**Exercise description:** Instruction for the data below: set down exactly the lines from the line with "עיצוב תאורה דקורטיבית" to the line with "Museumplein", inclusive, and no others.
++++++
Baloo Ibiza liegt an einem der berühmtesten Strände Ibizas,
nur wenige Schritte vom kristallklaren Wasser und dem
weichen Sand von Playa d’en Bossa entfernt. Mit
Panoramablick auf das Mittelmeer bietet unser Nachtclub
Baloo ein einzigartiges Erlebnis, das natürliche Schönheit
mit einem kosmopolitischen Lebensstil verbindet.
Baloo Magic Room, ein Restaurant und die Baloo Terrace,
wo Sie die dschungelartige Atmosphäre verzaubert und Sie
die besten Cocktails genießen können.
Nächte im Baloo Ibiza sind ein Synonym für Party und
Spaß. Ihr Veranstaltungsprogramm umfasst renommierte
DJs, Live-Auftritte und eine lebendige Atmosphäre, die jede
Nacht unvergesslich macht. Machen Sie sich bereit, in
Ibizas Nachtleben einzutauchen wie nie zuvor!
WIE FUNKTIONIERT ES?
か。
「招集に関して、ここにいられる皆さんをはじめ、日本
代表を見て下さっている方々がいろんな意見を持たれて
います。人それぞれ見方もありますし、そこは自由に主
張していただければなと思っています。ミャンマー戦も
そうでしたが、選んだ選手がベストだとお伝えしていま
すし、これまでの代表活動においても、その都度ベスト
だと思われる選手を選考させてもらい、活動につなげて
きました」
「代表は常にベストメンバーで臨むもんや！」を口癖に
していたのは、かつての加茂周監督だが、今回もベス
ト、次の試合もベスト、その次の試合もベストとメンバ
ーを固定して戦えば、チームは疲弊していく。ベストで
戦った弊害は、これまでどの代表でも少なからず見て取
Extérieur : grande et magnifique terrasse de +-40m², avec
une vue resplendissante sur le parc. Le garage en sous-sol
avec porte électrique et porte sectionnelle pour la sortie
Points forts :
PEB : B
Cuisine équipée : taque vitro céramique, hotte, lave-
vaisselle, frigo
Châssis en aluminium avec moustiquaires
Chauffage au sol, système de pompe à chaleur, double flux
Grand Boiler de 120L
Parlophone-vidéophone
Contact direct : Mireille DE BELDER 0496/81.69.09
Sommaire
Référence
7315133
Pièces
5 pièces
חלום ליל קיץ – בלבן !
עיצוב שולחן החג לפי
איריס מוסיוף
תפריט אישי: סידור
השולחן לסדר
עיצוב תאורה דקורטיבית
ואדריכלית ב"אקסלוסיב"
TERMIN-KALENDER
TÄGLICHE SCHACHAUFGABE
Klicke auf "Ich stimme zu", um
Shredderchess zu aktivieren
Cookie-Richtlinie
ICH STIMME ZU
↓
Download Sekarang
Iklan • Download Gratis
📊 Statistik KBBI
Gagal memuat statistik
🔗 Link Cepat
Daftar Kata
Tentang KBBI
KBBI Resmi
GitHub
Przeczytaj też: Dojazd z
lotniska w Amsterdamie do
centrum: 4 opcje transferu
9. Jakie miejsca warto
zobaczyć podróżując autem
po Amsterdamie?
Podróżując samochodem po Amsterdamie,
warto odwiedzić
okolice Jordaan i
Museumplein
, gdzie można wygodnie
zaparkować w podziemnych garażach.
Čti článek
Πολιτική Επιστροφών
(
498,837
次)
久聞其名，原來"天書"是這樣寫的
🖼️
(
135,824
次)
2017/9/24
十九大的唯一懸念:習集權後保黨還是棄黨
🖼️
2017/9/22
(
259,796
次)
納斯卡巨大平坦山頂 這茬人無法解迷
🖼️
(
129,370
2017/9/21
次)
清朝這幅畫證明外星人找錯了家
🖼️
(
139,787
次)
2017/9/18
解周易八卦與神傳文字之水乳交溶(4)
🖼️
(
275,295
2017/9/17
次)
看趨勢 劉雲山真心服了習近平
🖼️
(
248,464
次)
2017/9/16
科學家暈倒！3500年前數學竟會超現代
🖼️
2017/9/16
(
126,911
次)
++++++
**Exercise output:**
עיצוב תאורה דקורטיבית
ואדריכלית ב"אקסלוסיב"
TERMIN-KALENDER
TÄGLICHE SCHACHAUFGABE
Klicke auf "Ich stimme zu", um
Shredderchess zu aktivieren
Cookie-Richtlinie
ICH STIMME ZU
↓
Download Sekarang
Iklan • Download Gratis
📊 Statistik KBBI
Gagal memuat statistik
🔗 Link Cepat
Daftar Kata
Tentang KBBI
KBBI Resmi
GitHub
Przeczytaj też: Dojazd z
lotniska w Amsterdamie do
centrum: 4 opcje transferu
9. Jakie miejsca warto
zobaczyć podróżując autem
po Amsterdamie?
Podróżując samochodem po Amsterdamie,
warto odwiedzić
okolice Jordaan i
Museumplein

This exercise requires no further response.